Accompagner le développement de nouvelles tendances de fond comme l’émergence de la seconde main
Les acteurs du luxe sont confrontés à un nouveau défi : l’émergence du resale et de la seconde main portée par des plateformes de revente spécialisées comme Vinted ou Vestiaire Collective. Ces nouvelles offres rencontrent un succès croissant auprès de clients sensibles à leur empreinte écoresponsable et passionnés par les objets artisanaux et authentiques. Pour reprendre la main et accompagner l’émergence de ce nouveau marché, certaines maisons ont lancé des collaborations avec des plateformes en ligne ou des prestataires. Un des enjeux majeurs est de rassurer le client sur la qualité et l’authenticité du produit de seconde main, dans la continuité de la lutte permanente des acteurs du luxe contre la contrefaçon.
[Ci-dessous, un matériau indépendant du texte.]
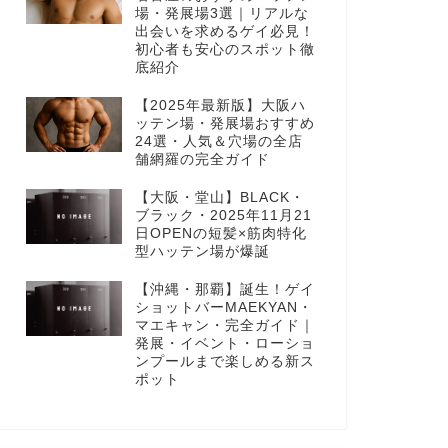
場・発展場3選｜リアルな
出会いを求めるゲイ必見！
初心者も安心のスポット徹
底紹介
【2025年最新版】大阪ハ
ッテン場・発展場おすすめ
24選・人気＆穴場の全店
舗網羅の完全ガイド
【大阪・堂山】BLACK・
ブラック・2025年11月21
日OPENの短髪×筋肉特化
型ハッテン場が爆誕
【沖縄・那覇】誕生！ゲイ
ショットバーMAEKYAN・
マエキャン・完全ガイド｜
発展・イベント・ローショ
ンプールまで楽しめる新ス
ポット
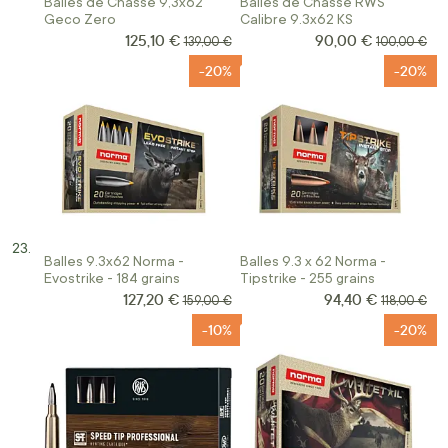
Balles de Chasse 9,3x62
Balles de Chasse RWS
Geco Zero
Calibre 9.3x62 KS
125,10 €
90,00 €
Prix Spécial
Prix Spécial
Prix normal
Prix normal
139,00 €
100,00 €
-20%
-20%
Balles 9.3x62 Norma -
Balles 9.3 x 62 Norma -
Evostrike - 184 grains
Tipstrike - 255 grains
127,20 €
94,40 €
Prix Spécial
Prix Spécial
Prix normal
Prix norma
159,00 €
118,00 €
-10%
-20%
Ce nouveau défi a conduit les trois plus grands groupes du luxe – LVMH, Kering (via sa maison Prada) et Richemont – à s’associer pour développer un projet collaboratif autour de la contrefaçon et offrir à leur client une information transparente et infaillible autour de la traçabilité de leurs produits afin de lutter ensemble contre la contrefaçon et sécuriser le développement du marché de la seconde main.
Ce modèle collaboratif entre des maisons concurrentes n’est pas aisé à mettre en œuvre et certaines marques de luxe présentes dans la mode ou la bagagerie étudient des alternatives comme la RFID. Il est désormais possible d’intégrer une étiquette premium, compatible avec la valeur de l’objet d’exception à laquelle elle est rattachée. Cette étiquette porte via la RFID des informations liées au produit et à son cycle de vie (origine des matières premières, lieu de production et de mise en vente, cycles d’entretien le cas échéant). TNP a développé des partenariats avec des start-ups spécialisées du marché de la RFID et contribue au développement des cas d’usage portés par la RFID. Cette technologie accélère la mise en œuvre de nouvelles offres et de nouveaux parcours clients digitaux. Elle offre une vision des stocks unifiés en temps réel et permet de mieux connaitre les habitudes de consommation des clients finaux. Un nouveau levier de croissance auquel commencent à s’intéresser les plus grands groupes de luxe.